> PROBLEM TO WORK ON
Every line of the listing below should be written out exactly, minus its images.

> DATA TO PROCESS
● ● ●
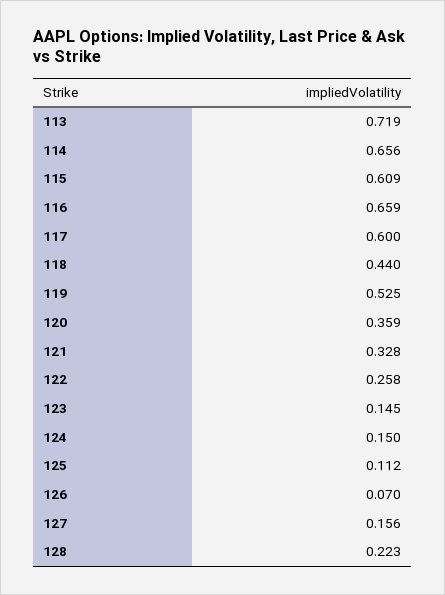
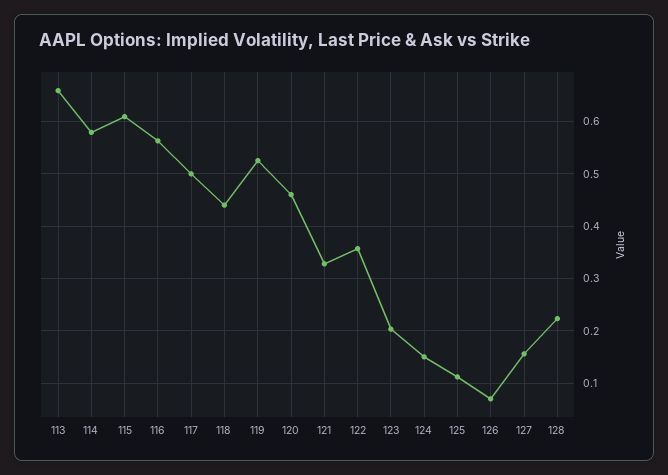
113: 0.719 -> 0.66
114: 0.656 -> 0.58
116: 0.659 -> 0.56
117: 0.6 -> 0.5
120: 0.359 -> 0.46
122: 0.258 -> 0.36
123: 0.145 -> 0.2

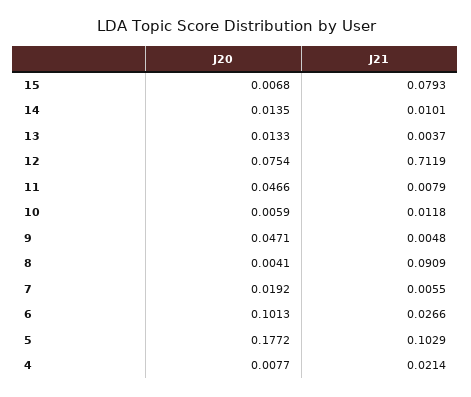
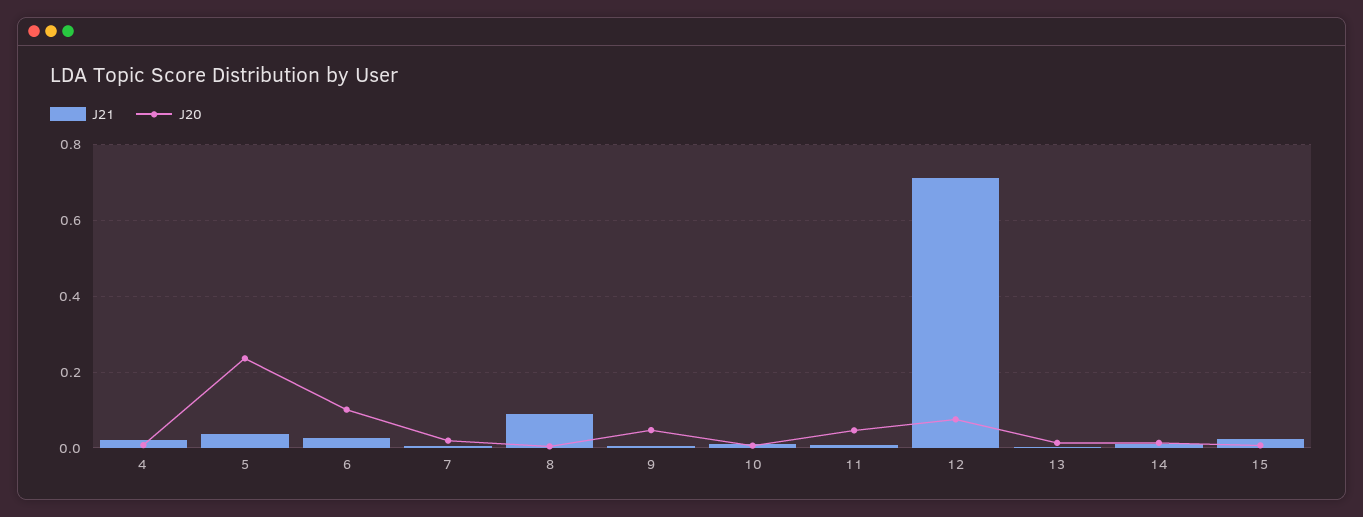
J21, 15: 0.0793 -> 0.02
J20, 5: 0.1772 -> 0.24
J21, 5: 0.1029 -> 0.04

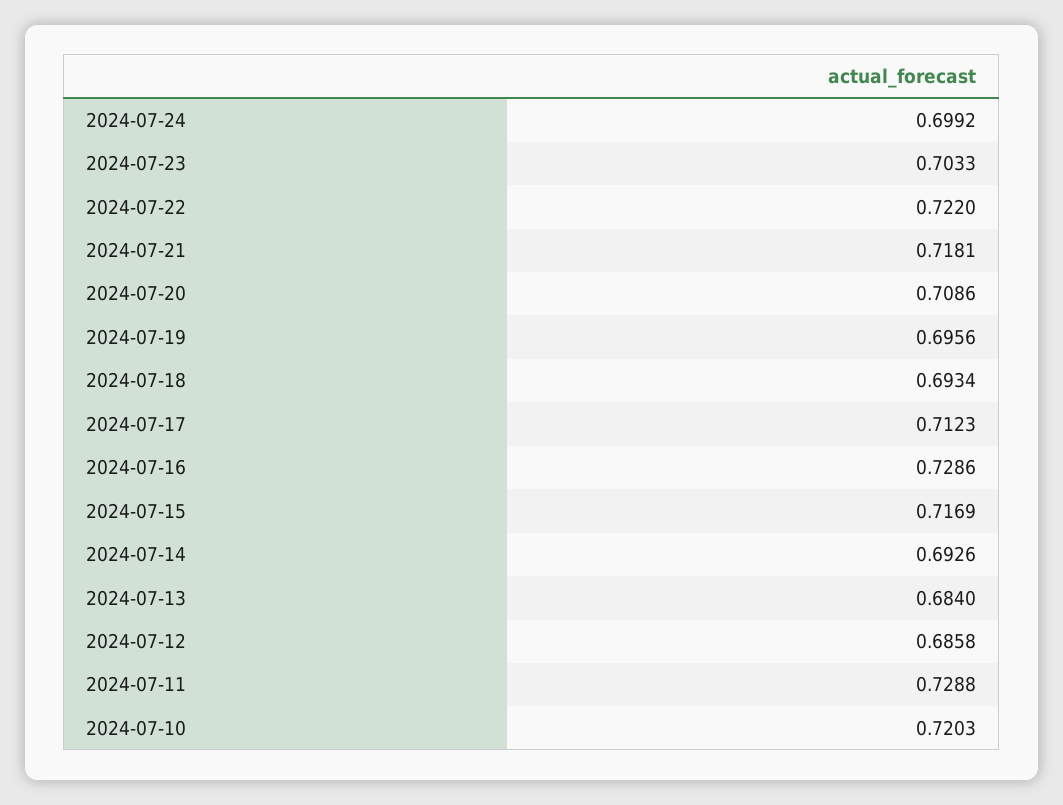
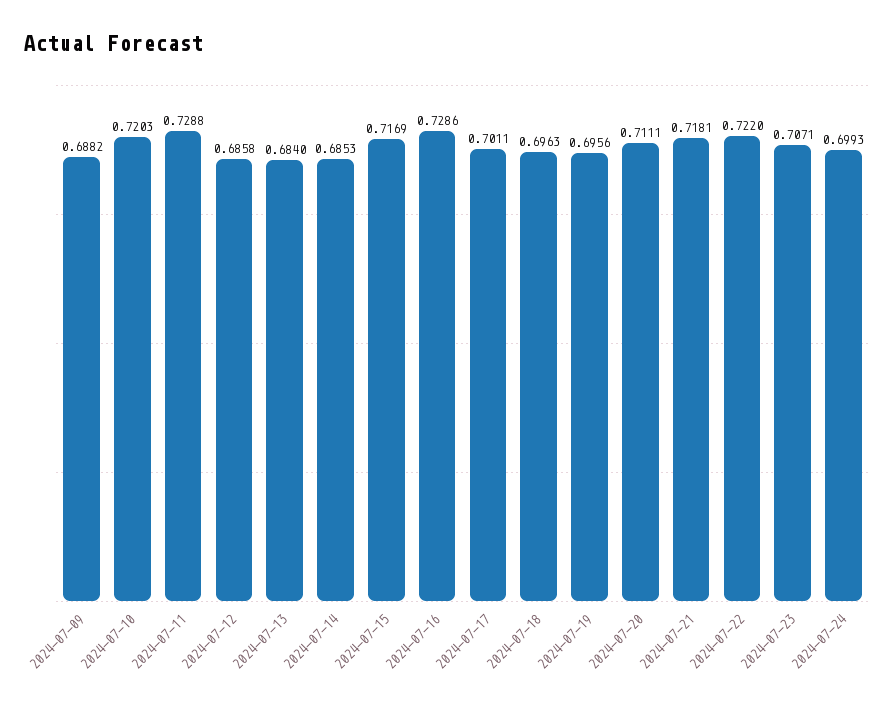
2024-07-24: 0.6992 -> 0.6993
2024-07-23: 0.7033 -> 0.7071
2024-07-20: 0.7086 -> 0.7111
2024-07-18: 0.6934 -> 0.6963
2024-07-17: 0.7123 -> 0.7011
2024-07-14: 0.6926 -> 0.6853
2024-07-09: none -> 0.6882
● ● ●
> ANSWER BOX
113: 0.719 -> 0.66
114: 0.656 -> 0.58
116: 0.659 -> 0.56
117: 0.6 -> 0.5
120: 0.359 -> 0.46
122: 0.258 -> 0.36
123: 0.145 -> 0.2

J21, 15: 0.0793 -> 0.02
J20, 5: 0.1772 -> 0.24
J21, 5: 0.1029 -> 0.04

2024-07-24: 0.6992 -> 0.6993
2024-07-23: 0.7033 -> 0.7071
2024-07-20: 0.7086 -> 0.7111
2024-07-18: 0.6934 -> 0.6963
2024-07-17: 0.7123 -> 0.7011
2024-07-14: 0.6926 -> 0.6853
2024-07-09: none -> 0.6882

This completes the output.